Learning how to relate in effective ways is a skill every professional needs to master. Because it’s not who you know, but how you relate that counts. How do you relate?
When I started my first business at the tender age of twenty-one I learned pretty quickly that I wasn’t very good at relating professionally. I was good at the friend stuff, but when it came to relating with employees, vendors, prospects and customers — I sucked.
I remember losing a very lucrative opportunity because I didn’t understand and could not relate with my prospect. He was an older gentlemen with a formal demeanor and staunch views about the way life, and business worked. I was loose, wide open and my views about life and business were unformed and all over the place.
Truth is, I just wanted to get and do the work, so I could get paid and fund my annual white water rafting trip. And that was the real problem, I was focused almost exclusively on myself, my needs, and my goals.
Unfortunately, that’s a trap most less successful professionals fall into and it’s a tough one to climb out of because it’s a psychological trap built by living beyond a persons means, and taking on more responsibility than their current level of character can effectively manage.
The only way to escape is to shift focus from self needs to meeting the needs of others.
That’s really the only lesson you need to learn to become outrageously successful.
What are peoples real needs?
The only thing you really need to know is that 100% of humans don’t feel understood or listened to, and because they don’t feel understood, they often feel isolated, skeptical, insecure and fearful.
Which means our greatest need as humans, and as men is to feel understood.
If you don’t know how to meet that need first you will struggle to find clients who will let you meet their other needs.

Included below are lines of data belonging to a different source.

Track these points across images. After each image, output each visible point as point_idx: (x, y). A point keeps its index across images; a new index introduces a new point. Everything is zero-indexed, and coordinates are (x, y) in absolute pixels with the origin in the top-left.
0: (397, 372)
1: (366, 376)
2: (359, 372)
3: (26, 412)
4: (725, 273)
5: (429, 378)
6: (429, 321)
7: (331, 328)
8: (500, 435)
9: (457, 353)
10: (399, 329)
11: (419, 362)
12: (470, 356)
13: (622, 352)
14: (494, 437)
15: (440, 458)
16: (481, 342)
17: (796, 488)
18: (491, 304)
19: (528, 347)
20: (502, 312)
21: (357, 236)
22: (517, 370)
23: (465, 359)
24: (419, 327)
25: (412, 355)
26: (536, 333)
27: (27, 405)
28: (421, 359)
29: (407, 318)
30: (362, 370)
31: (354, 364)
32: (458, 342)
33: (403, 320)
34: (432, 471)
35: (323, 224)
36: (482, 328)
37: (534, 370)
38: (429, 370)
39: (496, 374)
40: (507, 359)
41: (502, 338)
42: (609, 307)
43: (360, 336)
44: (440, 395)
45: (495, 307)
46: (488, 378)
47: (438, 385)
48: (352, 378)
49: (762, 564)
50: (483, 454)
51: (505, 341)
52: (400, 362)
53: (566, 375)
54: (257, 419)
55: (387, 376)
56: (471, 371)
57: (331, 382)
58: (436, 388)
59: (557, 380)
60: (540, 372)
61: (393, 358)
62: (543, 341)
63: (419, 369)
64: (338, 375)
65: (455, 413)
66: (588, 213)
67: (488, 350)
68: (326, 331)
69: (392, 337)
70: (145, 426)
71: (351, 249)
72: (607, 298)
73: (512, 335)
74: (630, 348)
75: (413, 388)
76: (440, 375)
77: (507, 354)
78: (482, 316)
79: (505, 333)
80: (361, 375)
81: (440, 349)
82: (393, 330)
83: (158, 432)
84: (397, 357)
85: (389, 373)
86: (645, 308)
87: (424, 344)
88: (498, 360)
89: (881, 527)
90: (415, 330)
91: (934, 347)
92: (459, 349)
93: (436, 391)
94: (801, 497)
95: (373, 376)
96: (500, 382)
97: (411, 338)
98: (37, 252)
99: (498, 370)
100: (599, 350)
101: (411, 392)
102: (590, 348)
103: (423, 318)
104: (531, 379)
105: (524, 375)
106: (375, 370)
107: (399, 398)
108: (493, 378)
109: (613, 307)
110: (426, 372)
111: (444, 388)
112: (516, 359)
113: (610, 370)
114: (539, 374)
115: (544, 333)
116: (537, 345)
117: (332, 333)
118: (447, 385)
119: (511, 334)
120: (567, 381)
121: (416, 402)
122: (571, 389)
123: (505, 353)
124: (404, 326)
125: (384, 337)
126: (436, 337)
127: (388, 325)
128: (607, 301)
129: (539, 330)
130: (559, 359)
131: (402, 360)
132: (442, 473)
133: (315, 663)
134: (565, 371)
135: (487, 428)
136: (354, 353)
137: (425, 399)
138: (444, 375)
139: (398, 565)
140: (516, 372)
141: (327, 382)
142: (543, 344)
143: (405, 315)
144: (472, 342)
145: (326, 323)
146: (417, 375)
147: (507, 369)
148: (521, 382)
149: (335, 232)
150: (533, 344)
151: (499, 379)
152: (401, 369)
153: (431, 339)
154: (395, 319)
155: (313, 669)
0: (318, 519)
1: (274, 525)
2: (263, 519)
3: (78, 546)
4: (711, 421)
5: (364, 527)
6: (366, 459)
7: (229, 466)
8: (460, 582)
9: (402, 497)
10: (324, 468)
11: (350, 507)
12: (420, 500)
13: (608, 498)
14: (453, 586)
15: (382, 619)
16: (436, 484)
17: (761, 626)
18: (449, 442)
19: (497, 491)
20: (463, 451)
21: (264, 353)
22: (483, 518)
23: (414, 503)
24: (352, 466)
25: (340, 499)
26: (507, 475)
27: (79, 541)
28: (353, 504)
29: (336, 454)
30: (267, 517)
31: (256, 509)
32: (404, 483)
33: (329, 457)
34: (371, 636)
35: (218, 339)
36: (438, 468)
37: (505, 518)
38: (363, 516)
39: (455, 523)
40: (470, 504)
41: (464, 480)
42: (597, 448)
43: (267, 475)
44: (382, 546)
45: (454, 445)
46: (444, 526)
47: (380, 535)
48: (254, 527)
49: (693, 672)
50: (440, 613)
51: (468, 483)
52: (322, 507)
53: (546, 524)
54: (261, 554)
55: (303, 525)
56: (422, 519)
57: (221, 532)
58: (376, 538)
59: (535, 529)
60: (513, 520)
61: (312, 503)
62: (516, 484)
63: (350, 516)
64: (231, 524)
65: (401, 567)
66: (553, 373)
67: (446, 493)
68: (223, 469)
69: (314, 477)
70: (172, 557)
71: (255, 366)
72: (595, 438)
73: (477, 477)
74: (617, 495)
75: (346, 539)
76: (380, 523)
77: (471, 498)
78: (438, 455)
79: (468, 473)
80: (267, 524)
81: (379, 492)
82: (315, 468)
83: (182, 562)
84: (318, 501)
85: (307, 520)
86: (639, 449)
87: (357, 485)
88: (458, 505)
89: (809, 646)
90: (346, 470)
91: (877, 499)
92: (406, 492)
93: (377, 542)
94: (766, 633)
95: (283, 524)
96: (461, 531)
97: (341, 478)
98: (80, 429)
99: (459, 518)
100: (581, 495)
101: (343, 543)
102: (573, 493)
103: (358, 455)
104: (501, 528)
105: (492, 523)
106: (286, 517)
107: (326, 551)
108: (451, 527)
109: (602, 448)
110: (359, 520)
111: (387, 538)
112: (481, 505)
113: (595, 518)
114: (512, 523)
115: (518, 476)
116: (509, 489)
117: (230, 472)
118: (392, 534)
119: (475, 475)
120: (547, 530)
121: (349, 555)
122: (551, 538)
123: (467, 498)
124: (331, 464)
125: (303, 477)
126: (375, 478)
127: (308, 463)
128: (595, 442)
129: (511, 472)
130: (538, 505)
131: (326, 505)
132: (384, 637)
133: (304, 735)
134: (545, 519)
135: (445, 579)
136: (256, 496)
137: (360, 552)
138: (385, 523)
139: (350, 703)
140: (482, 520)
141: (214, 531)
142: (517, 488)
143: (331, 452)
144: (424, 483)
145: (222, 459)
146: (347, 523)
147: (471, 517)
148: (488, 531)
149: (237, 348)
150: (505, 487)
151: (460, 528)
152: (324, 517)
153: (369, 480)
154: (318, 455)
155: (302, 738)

If you will learn how to fill these needs you will become a very effective relationship builder and an even more successful professional.
How Being Relatable Enhances Likability
Here are 7 ways to master relating effectively
- Practice clear communication. Muddy communication or mutual mystification is the enemy of effective relating. Do everything you can to learn what is likely to happen upstream, midstream and downstream and talk about it upfront so everyone knows what to expect when it happens.
- Inspire and encourage others. The best advice you can give to someone is the encouragement and inspiration they need to reach higher and further. Remember what Maya Angelou says, “people will forget what you said, people will forget what you did, but people will never forget how you made them feel.”
- Ask great questions. Learn how to ask the kinds of questions that compliment a persons thinking so that they discover the answers they’ve been seeking. They might not know why, but they will take you into their confidence and recommend, refer and promote you to everyone they know.
- Follow Through. Do what you say you are going to do. If you don’t think you can follow through then get really good at saying no so you don’t get trapped in a situation you can’t deliver on.
- Refuse to gossip or murmur. Nothing will sour a relationship quicker than gossip. What do you really think about someone who gossips all the time? If you’re honest you’ll admit that you wonder what that gossiper says about you when you aren’t around.
- Let the other person be right. Life beats us down at every turn. When you let the other person be right you’ve helped them feel good. And as point two suggests, people remember how you made them feel.
- Accept responsibility.
No one is perfect. We all screw up and mess up. When you do be quick to fess up and follow up with the appropriate action to correct it.
Question: What are some other ways to master relating effectively?